Tag ohne Licht – mein Leben nur ein Schatten deines Fernbleibens, ein dunkler Fleck auf diesem weißen Blatt Papier. Ich vermisse dich nicht, ich erkranke an deiner Abwesenheit, als wäre es die natürlichste Sache der Welt. Um ehrlich zu sein, bemerke ich es nicht einmal – ich lausche bloß dem Geflüster in mir, den Gerüchten, die sich im stickigen Dunkel meines Körpers fortpflanzen. Kein Schmerz, nur die dumpfe Taubheit meines Denkens. Ein schwarzes Loch, wo zuvor die Sonne schien, irgendwo in mir oder am Ende der Welt. Diese sinnlose Finsternis lockt mich in ihren Abgrund, verschluckt mich, dieses unaussprechliche Wort ohne Bedeutung.

Im Gleichgewicht

Im Gleichgewicht oder bloß in der Schwebe? Perfekt ausbalanciert im freien Fall aus unendlicher Höhe in unendliche Tiefe. Schwerelos im Niemandsland meiner eigenen Abwesenheit. Das ist nicht die innere Ruhe, es ist ein Kampf ums Überleben. Ein Augenblick der Schwäche stürzt dich in den Abgrund, von dem du zuvor nicht einmal wusstest, dass es ihn gibt. Die geringste Unaufmerksamkeit lässt dich straucheln.
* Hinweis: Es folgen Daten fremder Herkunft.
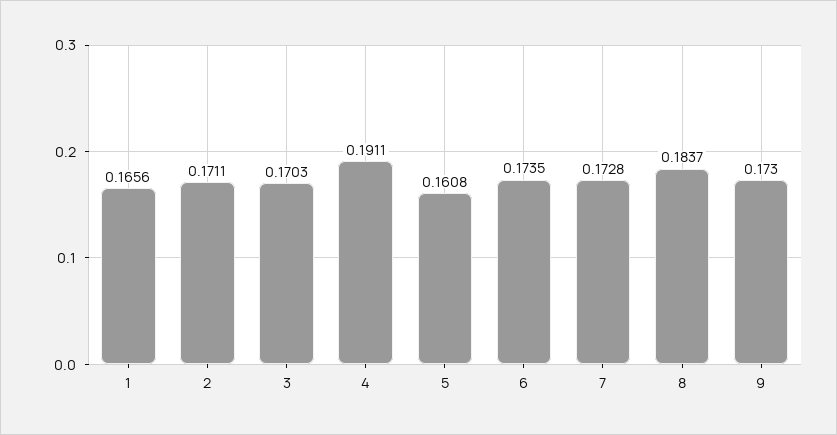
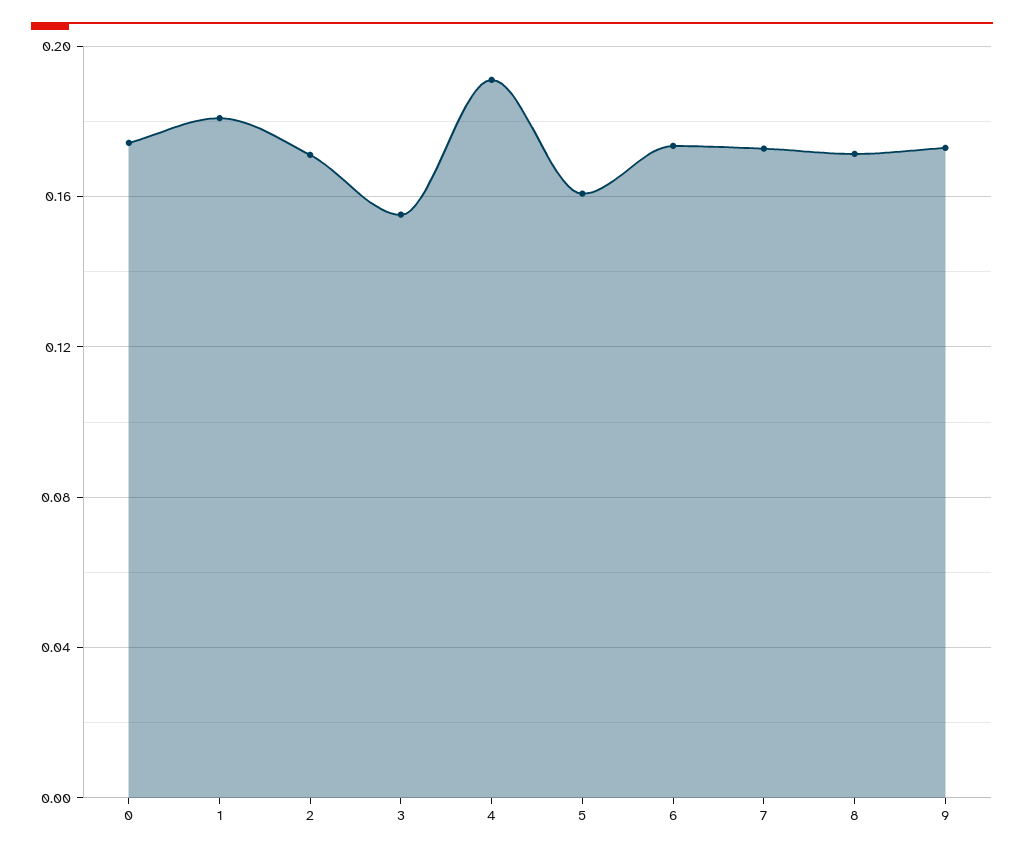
  {
-   "1": 0.1656,
+   "1": 0.18,
    "2": 0.1711,
-   "3": 0.1703,
+   "3": 0.155,
    "4": 0.1911,
    "5": 0.1608,
    "6": 0.1735,
    "7": 0.1728,
-   "8": 0.1837,
+   "8": 0.17,
-   "9": 0.173
+   "9": 0.173,
+   "0": 0.175
  }

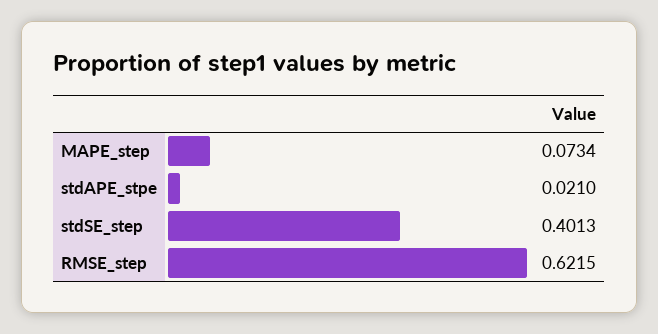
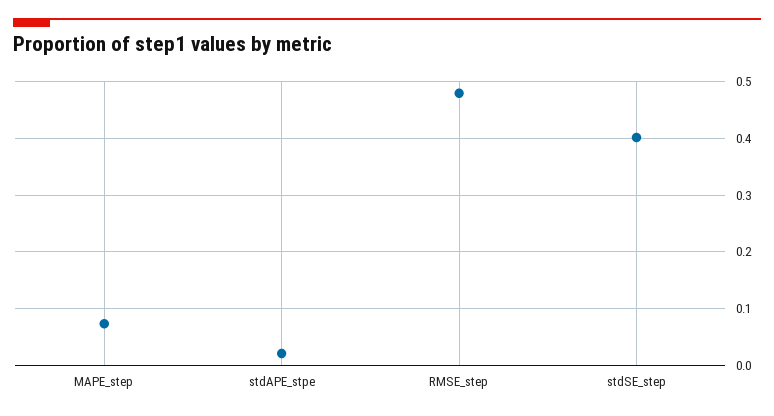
  {
    "MAPE_step": 0.0734,
    "stdAPE_stpe": 0.021,
    "stdSE_step": 0.4013,
-   "RMSE_step": 0.6215
+   "RMSE_step": 0.48
  }

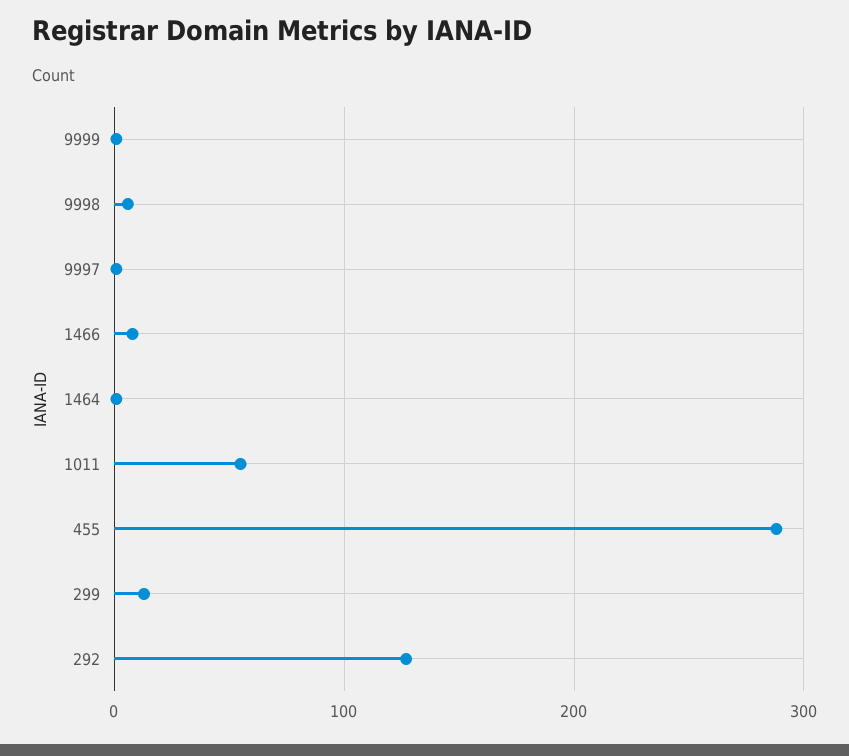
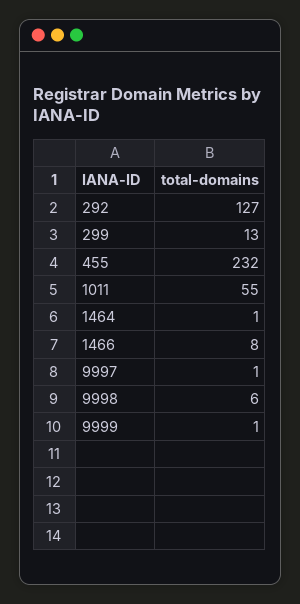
  {
    "9999": 1,
    "9998": 6,
    "9997": 1,
    "1466": 8,
    "1464": 1,
    "1011": 55,
-   "455": 290,
+   "455": 232,
    "299": 13,
    "292": 127
  }

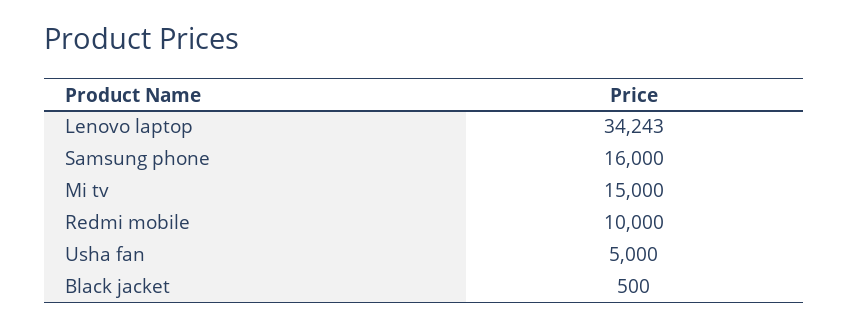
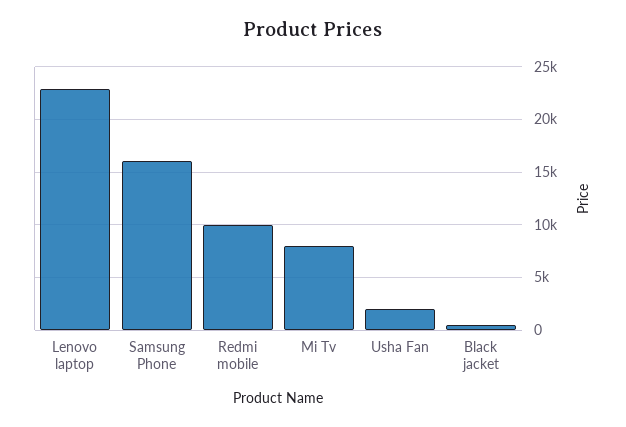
  {
-   "Lenovo laptop": 34243,
+   "Lenovo laptop": 23000,
    "Samsung phone": 16000,
-   "Mi tv": 15000,
+   "Mi tv": 8000,
    "Redmi mobile": 10000,
-   "Usha fan": 5000,
+   "Usha fan": 2000,
    "Black jacket": 500
  }

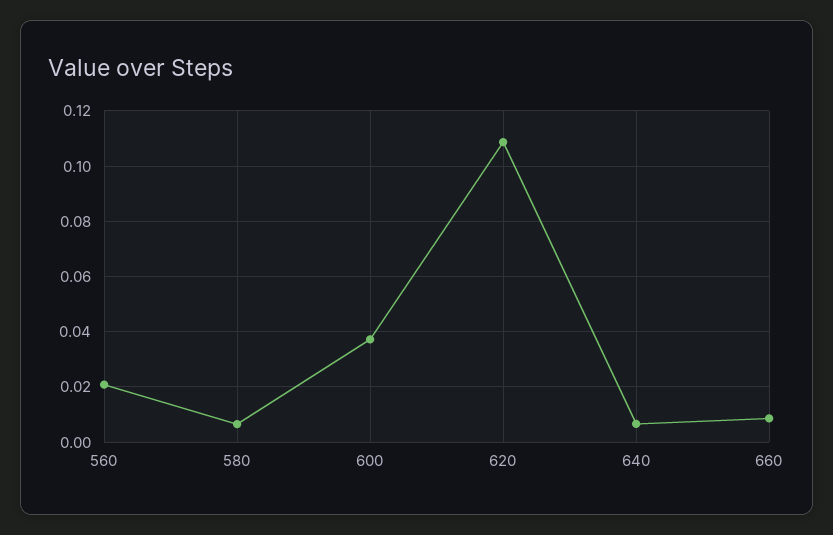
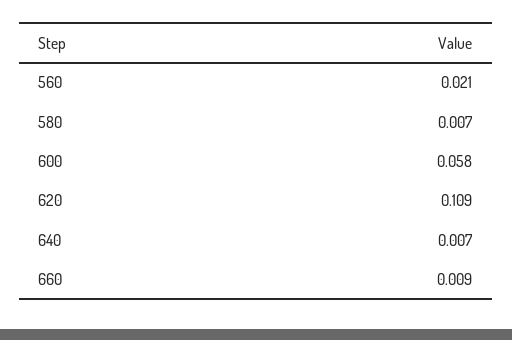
  {
    "560": 0.021,
    "580": 0.007,
-   "600": 0.0375,
+   "600": 0.058,
    "620": 0.109,
    "640": 0.007,
    "660": 0.009
  }

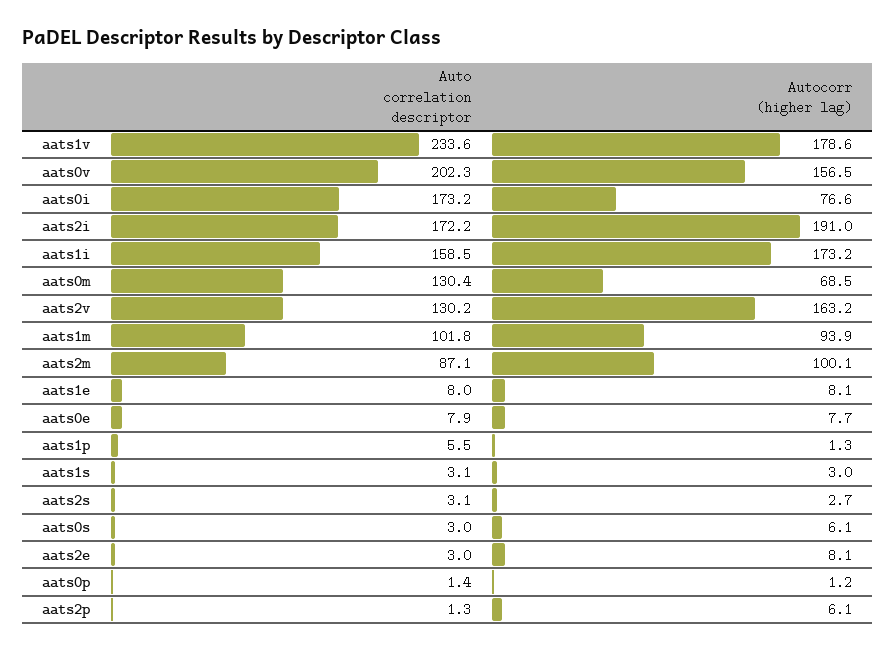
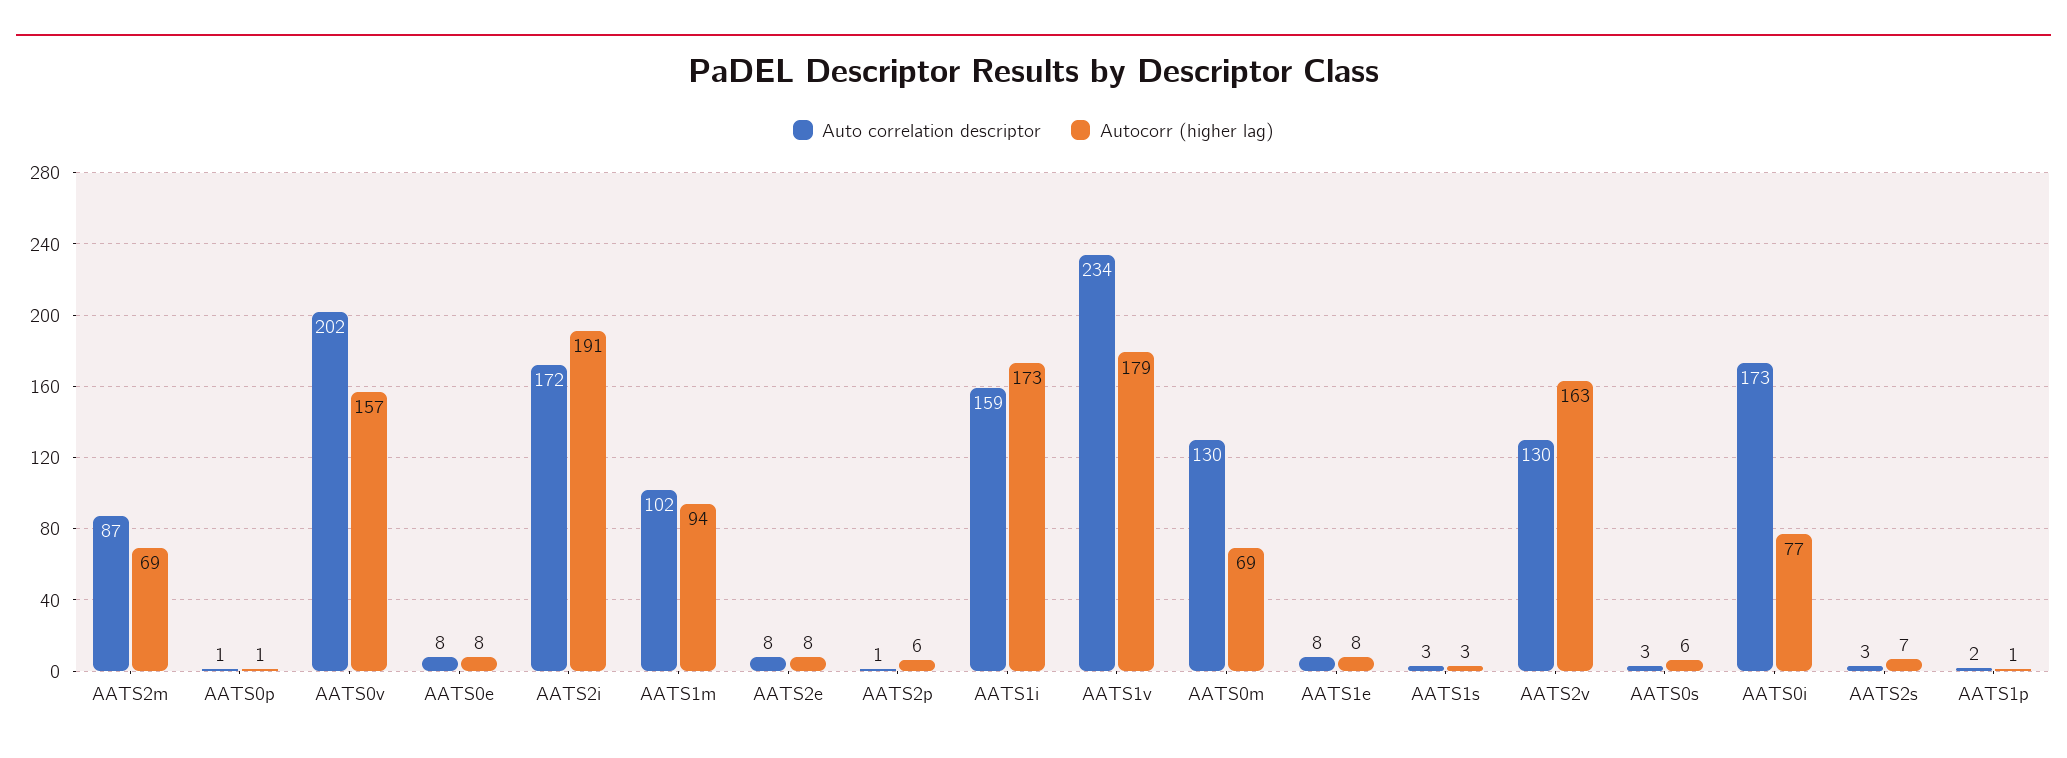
  {
    "Auto correlation descriptor": {
      "aats1v": 233.6,
      "aats0v": 202.3,
      "aats0i": 173.2,
      "aats2i": 172.2,
      "aats1i": 158.5,
      "aats0m": 130.4,
      "aats2v": 130.2,
      "aats1m": 101.8,
      "aats2m": 87.1,
      "aats1e": 8,
      "aats0e": 7.9,
-     "aats1p": 5.5,
+     "aats1p": 2,
      "aats1s": 3.1,
      "aats2s": 3.1,
      "aats0s": 3,
-     "aats2e": 3,
+     "aats2e": 8,
      "aats0p": 1.4,
      "aats2p": 1.3
    },
    "Autocorr (higher lag)": {
      "aats1v": 178.6,
      "aats0v": 156.5,
      "aats0i": 76.6,
      "aats2i": 191,
      "aats1i": 173.2,
      "aats0m": 68.5,
      "aats2v": 163.2,
      "aats1m": 93.9,
-     "aats2m": 100.1,
+     "aats2m": 69,
      "aats1e": 8.1,
      "aats0e": 7.7,
      "aats1p": 1.3,
      "aats1s": 3,
-     "aats2s": 2.7,
+     "aats2s": 7,
      "aats0s": 6.1,
      "aats2e": 8.1,
      "aats0p": 1.2,
      "aats2p": 6.1
    }
  }

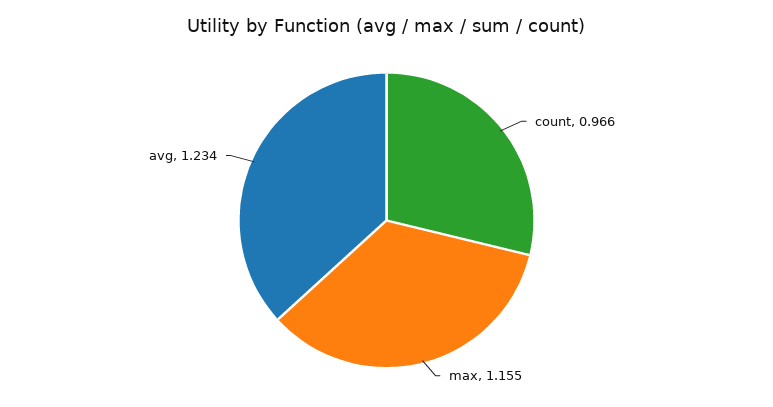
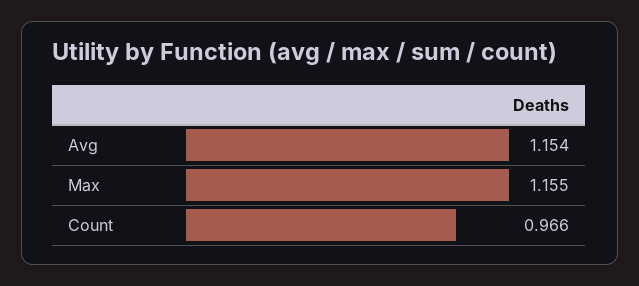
  {
    "count": 0.966,
    "max": 1.155,
-   "avg": 1.234
+   "avg": 1.154
  }

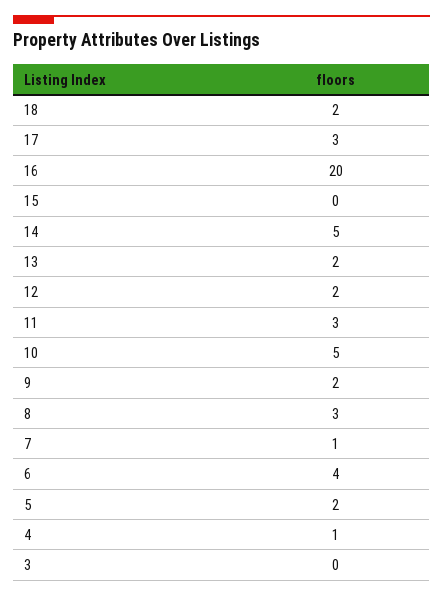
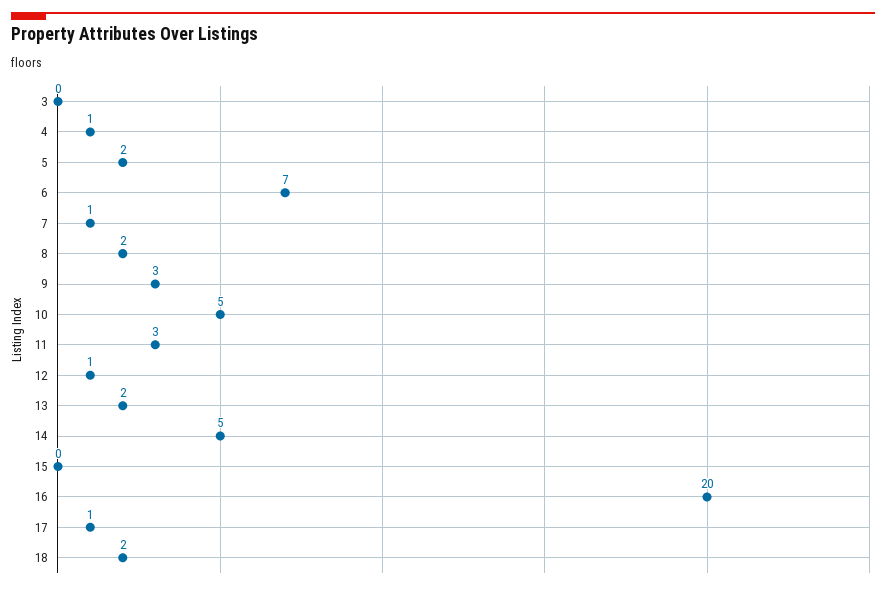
  {
    "18": 2,
-   "17": 3,
+   "17": 1,
    "16": 20,
    "15": 0,
    "14": 5,
    "13": 2,
-   "12": 2,
+   "12": 1,
    "11": 3,
    "10": 5,
-   "9": 2,
+   "9": 3,
-   "8": 3,
+   "8": 2,
    "7": 1,
-   "6": 4,
+   "6": 7,
    "5": 2,
    "4": 1,
    "3": 0
  }

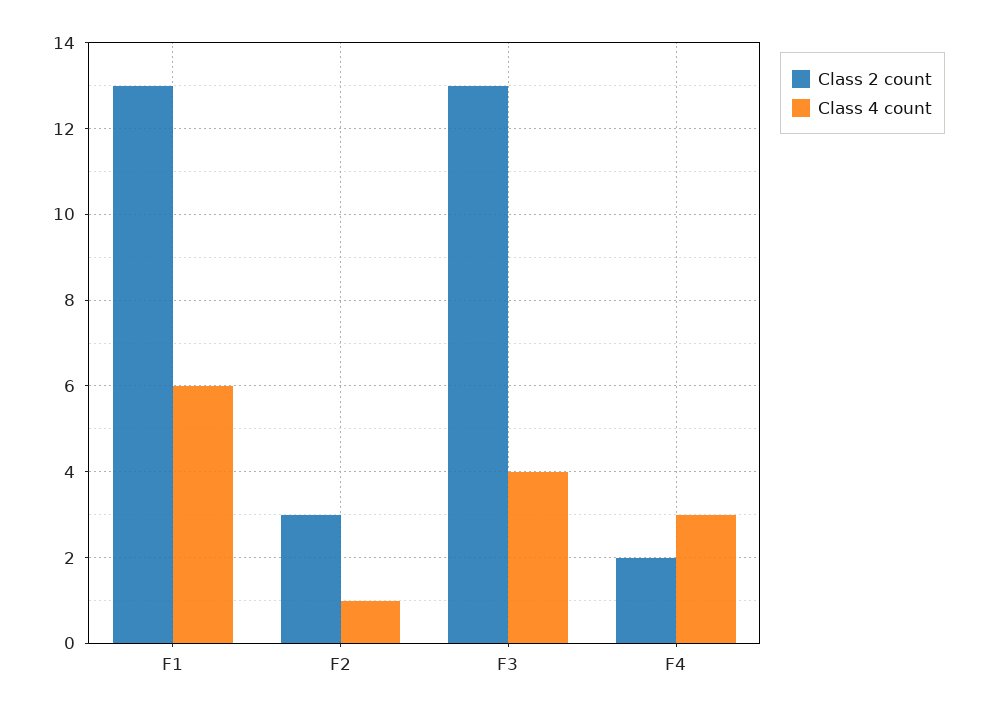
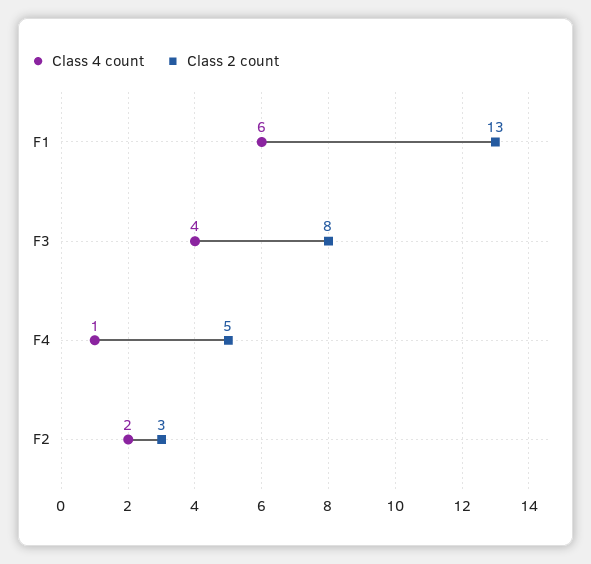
  {
    "Class 2 count": {
      "F1": 13,
      "F2": 3,
-     "F3": 13,
+     "F3": 8,
-     "F4": 2
+     "F4": 5
    },
    "Class 4 count": {
      "F1": 6,
-     "F2": 1,
+     "F2": 2,
      "F3": 4,
-     "F4": 3
+     "F4": 1
    }
  }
Schweigend der Zerbrechlichkeit ins Auge sehen. Ein Wimpernschlag, der die Welt zerteilt.

Wenige Schritte

Wenige Schritte vom Ende der Welt entfernt, blicke ich in diesen Abgrund der Geschichte, furchtlos, skeptisch, noch immer nicht restlos überzeugt. Irgendwo, sag ich mir, muss diese Welt enden. Nun, da ich an der letzten Grenze stehe, erscheint es mir undenkbar. Was geschieht, wenn ich zu weit gehe? Wird eine unsichtbare Hand mich retten? Oder gibt sie mir den entscheidenden Stoß? Ich sehe hinüber zur anderen Seite – aber es gibt sie gar nicht: die andere Seite, es gibt kein dort drüben. Wie nur könnte ich überhaupt zu weit gehen? Ist es nicht vielmehr, als liefe ich gegen eine Wand? Ich sehe in diesen Abgrund, der wie ein erblindeter Spiegel ist: ich selbst ein Fremder in einer schwindenden Wirklichkeit.

Ein einziger Schritt

Ein einziger Schritt genügt, um in den Abgrund zu stürzen, die kleinste Unachtsamkeit führt ins Verderben, ein winziger Fehltritt, damit die Welt vor die Hunde geht. Zerbrechlichkeit ist uns in die Wiege gelegt. Die Nächte unseres Denkens – perforiert von Angst und Sorge, böses Erwachen selbst dem Sekundenschlaf eingeboren. Dennoch schließe ich die Augen, um dem Leben näher zu sein. Ich verlasse die Wirklichkeit, tauche in die Welt ein für den Bruchteil eines Augenblicks, für immer gefangen in einem Wimpernschlag.